Benefits vs Risks (And What to Watch Out For)

Benefits

  • Early-adopter status gives you a story, first-mover advantage.
  • You’ll gain hands-on understanding of an identity hardware device in your region.
  • Potential future leverage (developing local service, being “community operator”, being known as the first Caribbean installer).

Risks / What to scrutinize

  • Shipping and delivery uncertainty: timelines often shift (see reports).
    WIRED
  • Regulatory / privacy concerns: biometric data is ultra-sensitive — projects like this have been flagged by data-privacy authorities globally (e.g., in Hong Kong, Spain).
    Reuters
  • Local fit: The device may require certain infrastructure or venue that might not map neatly to St. Croix (power stability, internet bandwidth, customs).
  • Community uptake: Will locals be comfortable scanning their irises? Will awareness/trust be there? What about visiting tourists?
  • Token / economic upside: If you’re expecting crypto rewards, there may be geographic restrictions or economic fluctuations.
  • Privacy & security: Although the Orb claims to store only hashed codes, you must understand what data is kept, who controls it, what rights you have.

Is Orb available in the the Territory?

I’m pre-ordering the Orb, but at the moment deployment in St. Croix / USVI is unconfirmed. This could be the pioneer claim—but also the risk/unknown failure. Currently, the website says WLD is not available for distribution in the State of New York or other restricted territories.

Yes, WLD token can be accessed in the US Virgin Islands via at least one exchange. But I can’t assume full access to all features (verification via Orb, token-grant claims, “being first” status) without further verification. I need to:

  • Check which platforms I can personally trade or claim WLD from in St. Croix.
  • Confirm whether the Orb verification is eligible in USVI or if there are geographic restrictions.

So as of 2025 the token is tradable in USVI, but verification/hardware rollout remains unconfirmed for the territory.

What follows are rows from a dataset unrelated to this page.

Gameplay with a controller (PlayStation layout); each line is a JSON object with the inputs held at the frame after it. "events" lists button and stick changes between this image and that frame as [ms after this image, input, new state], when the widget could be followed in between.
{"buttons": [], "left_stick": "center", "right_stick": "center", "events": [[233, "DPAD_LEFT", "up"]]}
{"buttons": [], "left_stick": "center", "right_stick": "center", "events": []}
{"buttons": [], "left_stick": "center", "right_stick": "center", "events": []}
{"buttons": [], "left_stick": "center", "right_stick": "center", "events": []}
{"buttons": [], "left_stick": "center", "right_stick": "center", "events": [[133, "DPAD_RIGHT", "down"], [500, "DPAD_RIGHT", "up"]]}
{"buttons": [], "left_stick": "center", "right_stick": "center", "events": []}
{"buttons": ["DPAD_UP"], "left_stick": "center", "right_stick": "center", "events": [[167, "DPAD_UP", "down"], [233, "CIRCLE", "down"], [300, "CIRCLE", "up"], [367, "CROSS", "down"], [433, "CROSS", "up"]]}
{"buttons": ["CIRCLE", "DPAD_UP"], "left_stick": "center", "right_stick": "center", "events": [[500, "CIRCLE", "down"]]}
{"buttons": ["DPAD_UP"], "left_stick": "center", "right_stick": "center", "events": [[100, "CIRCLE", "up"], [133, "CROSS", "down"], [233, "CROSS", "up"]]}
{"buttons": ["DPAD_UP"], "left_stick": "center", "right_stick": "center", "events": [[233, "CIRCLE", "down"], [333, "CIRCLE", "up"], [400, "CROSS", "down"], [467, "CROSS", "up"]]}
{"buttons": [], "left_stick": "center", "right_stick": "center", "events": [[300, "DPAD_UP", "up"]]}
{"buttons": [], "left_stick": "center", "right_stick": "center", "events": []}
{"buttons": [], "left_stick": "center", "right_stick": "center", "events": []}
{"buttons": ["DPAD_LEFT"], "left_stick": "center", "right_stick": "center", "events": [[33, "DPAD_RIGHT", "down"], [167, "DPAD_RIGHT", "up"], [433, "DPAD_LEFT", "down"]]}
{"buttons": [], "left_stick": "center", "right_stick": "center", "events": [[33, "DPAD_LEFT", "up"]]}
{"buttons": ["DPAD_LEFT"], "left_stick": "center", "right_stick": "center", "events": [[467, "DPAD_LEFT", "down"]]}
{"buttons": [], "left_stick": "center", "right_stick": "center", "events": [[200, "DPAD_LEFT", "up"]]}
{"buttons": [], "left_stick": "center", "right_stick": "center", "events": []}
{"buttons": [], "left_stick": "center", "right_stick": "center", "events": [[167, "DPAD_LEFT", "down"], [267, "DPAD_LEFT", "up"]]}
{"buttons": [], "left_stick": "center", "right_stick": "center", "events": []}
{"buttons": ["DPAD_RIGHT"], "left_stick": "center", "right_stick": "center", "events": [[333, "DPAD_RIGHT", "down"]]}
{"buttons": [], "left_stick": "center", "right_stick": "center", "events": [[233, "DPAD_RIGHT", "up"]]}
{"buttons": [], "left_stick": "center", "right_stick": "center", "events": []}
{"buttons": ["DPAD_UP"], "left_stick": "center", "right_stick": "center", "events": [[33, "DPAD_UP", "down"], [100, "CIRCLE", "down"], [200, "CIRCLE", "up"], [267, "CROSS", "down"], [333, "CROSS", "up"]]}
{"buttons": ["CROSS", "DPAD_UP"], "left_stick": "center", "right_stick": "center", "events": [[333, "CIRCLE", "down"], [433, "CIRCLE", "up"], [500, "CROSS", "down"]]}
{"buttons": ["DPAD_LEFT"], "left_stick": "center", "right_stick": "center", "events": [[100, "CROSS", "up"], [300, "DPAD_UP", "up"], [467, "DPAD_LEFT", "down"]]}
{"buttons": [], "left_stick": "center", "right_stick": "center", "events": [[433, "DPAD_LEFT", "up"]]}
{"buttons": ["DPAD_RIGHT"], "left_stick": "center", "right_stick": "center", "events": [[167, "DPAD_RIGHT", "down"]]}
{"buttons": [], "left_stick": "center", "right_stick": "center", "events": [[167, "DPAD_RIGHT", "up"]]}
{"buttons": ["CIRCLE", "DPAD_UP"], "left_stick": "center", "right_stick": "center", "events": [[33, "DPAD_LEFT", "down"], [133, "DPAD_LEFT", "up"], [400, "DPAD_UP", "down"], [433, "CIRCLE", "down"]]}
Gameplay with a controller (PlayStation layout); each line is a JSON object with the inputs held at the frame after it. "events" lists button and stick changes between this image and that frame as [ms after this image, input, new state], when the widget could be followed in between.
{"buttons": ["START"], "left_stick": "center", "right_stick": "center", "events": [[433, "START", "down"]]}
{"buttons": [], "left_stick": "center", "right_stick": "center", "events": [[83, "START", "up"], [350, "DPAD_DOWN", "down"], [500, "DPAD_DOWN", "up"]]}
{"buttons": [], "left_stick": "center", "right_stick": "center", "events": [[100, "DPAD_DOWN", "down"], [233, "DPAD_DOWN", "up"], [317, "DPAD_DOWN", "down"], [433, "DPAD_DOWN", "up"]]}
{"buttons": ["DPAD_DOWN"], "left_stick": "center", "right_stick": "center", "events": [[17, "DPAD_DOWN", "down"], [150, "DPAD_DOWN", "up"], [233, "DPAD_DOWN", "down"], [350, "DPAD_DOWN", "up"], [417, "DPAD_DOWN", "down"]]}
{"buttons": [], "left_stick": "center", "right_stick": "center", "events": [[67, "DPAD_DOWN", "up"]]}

What I’ll Document and Seek to Learn

  • Timeline: When I receive the device, when it’s activated, when full verification is complete.
  • Cost & Logistics: Shipping cost to St. Croix, duties/customs if any, local setup cost.
  • User Experience: How intuitive is the scan? How long does it take? What environment is required? How’s the UI/UX?
  • Local Community Reaction: When I share this with peers/tech community in USVI — their questions, concerns, excitement. What will non-tech locals think of scanning their biometrics and identities?
  • Regulation & Data Rights: What disclosure did I get? What are my rights to withdraw my data? What are the local regulation implications for biometrics in USVI?
  • Value Proposition: Did it deliver something tangible (access to a network, token allocation, service capability) or was it mainly a tech experiment?
  • Integration: Can I tie this device into my other work or products I’m developing?

Conclusion & What’s Next

I’m not just here for the hype. Pre-ordering of the Orb is a calculated move—to test in real terms the intersection of advanced identity tech, Caribbean infrastructure, local culture, and technological innovation. And to be clear, a strategic investment my, your and our future.